GOAL OF THE EXERCISE: Return all lines from the entries below in which the word "them" is present.

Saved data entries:
______________________________

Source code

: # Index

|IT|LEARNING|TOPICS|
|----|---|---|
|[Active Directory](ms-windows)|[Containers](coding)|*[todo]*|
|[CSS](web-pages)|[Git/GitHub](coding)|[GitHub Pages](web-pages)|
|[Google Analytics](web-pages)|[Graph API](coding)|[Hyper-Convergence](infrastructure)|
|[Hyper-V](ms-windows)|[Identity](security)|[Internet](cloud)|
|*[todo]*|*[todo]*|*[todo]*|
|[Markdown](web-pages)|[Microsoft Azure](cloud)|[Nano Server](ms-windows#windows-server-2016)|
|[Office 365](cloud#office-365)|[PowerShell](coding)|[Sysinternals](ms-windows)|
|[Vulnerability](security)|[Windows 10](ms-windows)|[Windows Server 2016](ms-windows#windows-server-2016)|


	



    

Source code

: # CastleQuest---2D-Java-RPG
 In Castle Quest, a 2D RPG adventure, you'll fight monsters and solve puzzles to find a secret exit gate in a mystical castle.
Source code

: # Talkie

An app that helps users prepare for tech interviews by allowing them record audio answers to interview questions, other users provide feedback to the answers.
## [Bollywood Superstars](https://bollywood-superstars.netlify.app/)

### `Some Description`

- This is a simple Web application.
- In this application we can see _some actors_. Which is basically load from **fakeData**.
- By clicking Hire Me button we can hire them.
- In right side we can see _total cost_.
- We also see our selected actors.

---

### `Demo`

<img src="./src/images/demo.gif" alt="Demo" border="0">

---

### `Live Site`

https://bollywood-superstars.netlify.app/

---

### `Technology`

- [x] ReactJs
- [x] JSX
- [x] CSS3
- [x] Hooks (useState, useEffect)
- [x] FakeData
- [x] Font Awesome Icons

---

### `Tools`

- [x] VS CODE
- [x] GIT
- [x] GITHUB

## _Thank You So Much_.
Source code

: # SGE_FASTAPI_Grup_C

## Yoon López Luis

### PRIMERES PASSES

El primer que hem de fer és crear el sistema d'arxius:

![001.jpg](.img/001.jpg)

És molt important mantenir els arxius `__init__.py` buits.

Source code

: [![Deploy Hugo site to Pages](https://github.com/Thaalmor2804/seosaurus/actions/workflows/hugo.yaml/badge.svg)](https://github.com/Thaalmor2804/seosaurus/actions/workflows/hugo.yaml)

______________________________

YOUR RESPONSE:
An app that helps users prepare for tech interviews by allowing them record audio answers to interview questions, other users provide feedback to the answers.
- By clicking Hire Me button we can hire them.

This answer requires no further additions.